___ DATA FOR REVIEW ___

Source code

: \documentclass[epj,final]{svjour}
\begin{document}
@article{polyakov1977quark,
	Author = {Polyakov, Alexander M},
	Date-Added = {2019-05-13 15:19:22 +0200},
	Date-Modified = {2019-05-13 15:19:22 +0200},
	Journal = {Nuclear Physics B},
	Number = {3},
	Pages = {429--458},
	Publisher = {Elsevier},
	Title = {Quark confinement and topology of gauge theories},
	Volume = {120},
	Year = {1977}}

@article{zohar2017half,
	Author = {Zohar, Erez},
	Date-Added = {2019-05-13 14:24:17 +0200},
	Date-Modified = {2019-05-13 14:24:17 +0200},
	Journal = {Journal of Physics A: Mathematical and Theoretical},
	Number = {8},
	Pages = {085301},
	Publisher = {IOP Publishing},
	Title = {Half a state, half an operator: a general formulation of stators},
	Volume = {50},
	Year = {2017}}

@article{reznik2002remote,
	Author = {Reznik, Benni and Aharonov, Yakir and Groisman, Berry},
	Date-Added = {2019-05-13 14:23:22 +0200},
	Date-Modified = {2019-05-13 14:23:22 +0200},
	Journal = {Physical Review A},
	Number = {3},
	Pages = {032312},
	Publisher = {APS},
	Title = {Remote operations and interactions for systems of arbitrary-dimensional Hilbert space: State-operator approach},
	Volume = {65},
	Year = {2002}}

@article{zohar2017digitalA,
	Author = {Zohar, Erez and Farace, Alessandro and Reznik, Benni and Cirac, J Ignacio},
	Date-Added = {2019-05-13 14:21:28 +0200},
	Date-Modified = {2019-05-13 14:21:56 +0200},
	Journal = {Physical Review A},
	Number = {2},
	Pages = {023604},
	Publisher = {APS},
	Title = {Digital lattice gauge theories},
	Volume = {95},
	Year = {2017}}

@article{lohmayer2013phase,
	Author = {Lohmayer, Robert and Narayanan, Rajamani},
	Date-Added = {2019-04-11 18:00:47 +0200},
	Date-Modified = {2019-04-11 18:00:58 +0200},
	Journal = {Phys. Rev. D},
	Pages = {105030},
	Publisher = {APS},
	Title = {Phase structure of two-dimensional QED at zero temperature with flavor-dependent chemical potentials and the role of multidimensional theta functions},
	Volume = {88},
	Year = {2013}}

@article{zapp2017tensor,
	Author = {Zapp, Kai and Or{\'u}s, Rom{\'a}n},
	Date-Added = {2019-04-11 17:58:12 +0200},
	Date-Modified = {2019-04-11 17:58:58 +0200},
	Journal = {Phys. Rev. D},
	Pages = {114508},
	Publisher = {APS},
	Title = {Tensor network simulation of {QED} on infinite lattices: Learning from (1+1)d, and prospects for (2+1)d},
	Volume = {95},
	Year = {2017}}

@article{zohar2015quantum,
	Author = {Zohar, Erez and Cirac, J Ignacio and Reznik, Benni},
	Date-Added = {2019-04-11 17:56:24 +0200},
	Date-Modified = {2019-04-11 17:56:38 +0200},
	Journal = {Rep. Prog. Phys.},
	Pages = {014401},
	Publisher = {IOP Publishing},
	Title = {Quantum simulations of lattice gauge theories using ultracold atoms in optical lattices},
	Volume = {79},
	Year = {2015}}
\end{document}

___

The lines above that hold the word "dimensional" need counting; write the count and nothing more.

YOUR RESPONSE ▸
2